The Finder also began showing signs of trouble,

  • with spinning beachballs frequently appearing when selecting an encrypted file.
  • freezes could only be managed by force quitting the Finder

Also, other apps would freeze repeatedly.

According to Thomas others encountered issues such as;

  1. a file is created with instructions on paying the ransom
  2. alert shown
  3. text-to-speech used to inform the user they have been infected with ransomware

But Thomas despite waiting quite a while for the ransomware to finish was unable to duplicate any of these issues.

Screenshot of encryption message posted to RUTracker forum


Included in the malware was some anti-analysis techniques, which are common with malware. These anti-analysis techniques found in functions named is_debugging and is_virtual_mchn. In other words, a malware researcher is analyzing it by having a debugger attached to the process or being run inside a virtual machine. So malware will typically not display its full capabilities in this case.

Patrick Wardle in a blog post on Objective-See, outlined the details of how these anti-analysis techniques routines work.

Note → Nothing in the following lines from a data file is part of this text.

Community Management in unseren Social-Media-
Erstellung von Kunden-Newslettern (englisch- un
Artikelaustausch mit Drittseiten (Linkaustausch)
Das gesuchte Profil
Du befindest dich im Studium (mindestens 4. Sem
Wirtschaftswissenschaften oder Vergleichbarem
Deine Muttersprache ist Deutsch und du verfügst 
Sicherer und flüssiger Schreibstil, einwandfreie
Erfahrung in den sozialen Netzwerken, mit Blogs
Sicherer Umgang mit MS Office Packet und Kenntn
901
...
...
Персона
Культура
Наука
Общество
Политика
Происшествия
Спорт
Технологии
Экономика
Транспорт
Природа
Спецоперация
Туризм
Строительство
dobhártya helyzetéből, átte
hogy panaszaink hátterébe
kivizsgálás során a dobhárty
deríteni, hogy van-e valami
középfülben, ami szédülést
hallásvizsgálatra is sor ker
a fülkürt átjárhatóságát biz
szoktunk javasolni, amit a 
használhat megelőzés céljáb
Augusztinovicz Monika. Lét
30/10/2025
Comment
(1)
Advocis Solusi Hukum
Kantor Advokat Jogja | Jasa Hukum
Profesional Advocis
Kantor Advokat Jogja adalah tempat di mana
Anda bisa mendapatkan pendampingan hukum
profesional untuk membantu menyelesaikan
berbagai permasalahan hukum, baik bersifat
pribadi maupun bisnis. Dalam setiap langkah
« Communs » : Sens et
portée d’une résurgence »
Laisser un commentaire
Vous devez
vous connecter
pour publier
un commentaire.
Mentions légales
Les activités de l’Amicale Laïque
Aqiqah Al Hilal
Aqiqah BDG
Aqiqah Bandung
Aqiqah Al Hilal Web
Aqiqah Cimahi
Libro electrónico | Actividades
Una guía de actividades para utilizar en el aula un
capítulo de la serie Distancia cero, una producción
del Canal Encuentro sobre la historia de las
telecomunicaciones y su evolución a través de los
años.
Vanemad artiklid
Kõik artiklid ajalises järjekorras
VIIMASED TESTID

Firstly, the is_virtual_mchn function tries to catch a VM in the process of adjusting time, it does not actually appear to check to see if the malware is running in a virtual machine. Also, delays are not unusual for malware. For instance, a three-day delay happened when the first ever Mac ransomware, KeRanger, first infected the system to when it began encrypting files. That’s to say, malicious behavior may not be immediately associated with a program installed three days before. So, this helps determine the source of the malware that’s come in under disguise.

Secondly, the malware includes functions with names like ei_timer_create, ei_timer_start, and ei_timer_check.  Meaning the malware could potentially run on a time delay. But experts are unsure about what the delay is.

Patrick also identifies that since there the presence of calls to the system routine CGEventTapCreate, the malware appears to include a keylogger. CGEventTapCreate allows for monitoring of events like keystrokes. But it is unknown, as to just what the malware does with this capability.  It also opens a reverse shell to a command and control (C2) server.

Open questions

A number of questions will still need to be answered. And only by further analysis. For instance,

  1. what kind of encryption does this malware use?
  2. Is it secure, or will it be easy to crack (as in the case of decrypting files encrypted by the FindZip ransomware)?
  3. Will it be reversible, or is the encryption key never communicated back to the criminals behind it (also like FindZip)?

As we can see by these questions, there’s still so much more to learn.


You’ll want to get rid the infection as soon as possible, if end up getting this malware. On Malwarebytes for Mac OSX.ThiefQuest is how it will appear. The infection will be detected and then removed with this software.

Experts are just not sure how bad the situation is if your files get encrypted. It all dependant on the encryption and how the keys are handled. A method for decrypting files is possible with further research but no guarantee.

Above all, maintain a good set of backups. This is the best defence in avoiding the consequences of ransomware. For example, keep at least two backup copies of all- important data, without them being attached to your Mac at all. (Ransomware may try to encrypt or damage backups on connected drives.)

Having multiple hard drives for backups is good practice. There are different types to maintain backups such as Time Machine and Carbon Copy Cloner. Thomas puts one of his backups in a safe deposit box at the bank, swapping them regularly. So this ensure that in a worse- case scenario, he has recent data stored in a very safe location.

Ransomware is no threat to you, as long as you have good backups. You can simply erase the hard drive and restore from a clean backup. Certainly these backups have other protective measures against situation such as drive failure, theft, and destruction of your device as some examples.

This new Mac ransomware variant spreading via piracy is just another example of the deepening cybercrime.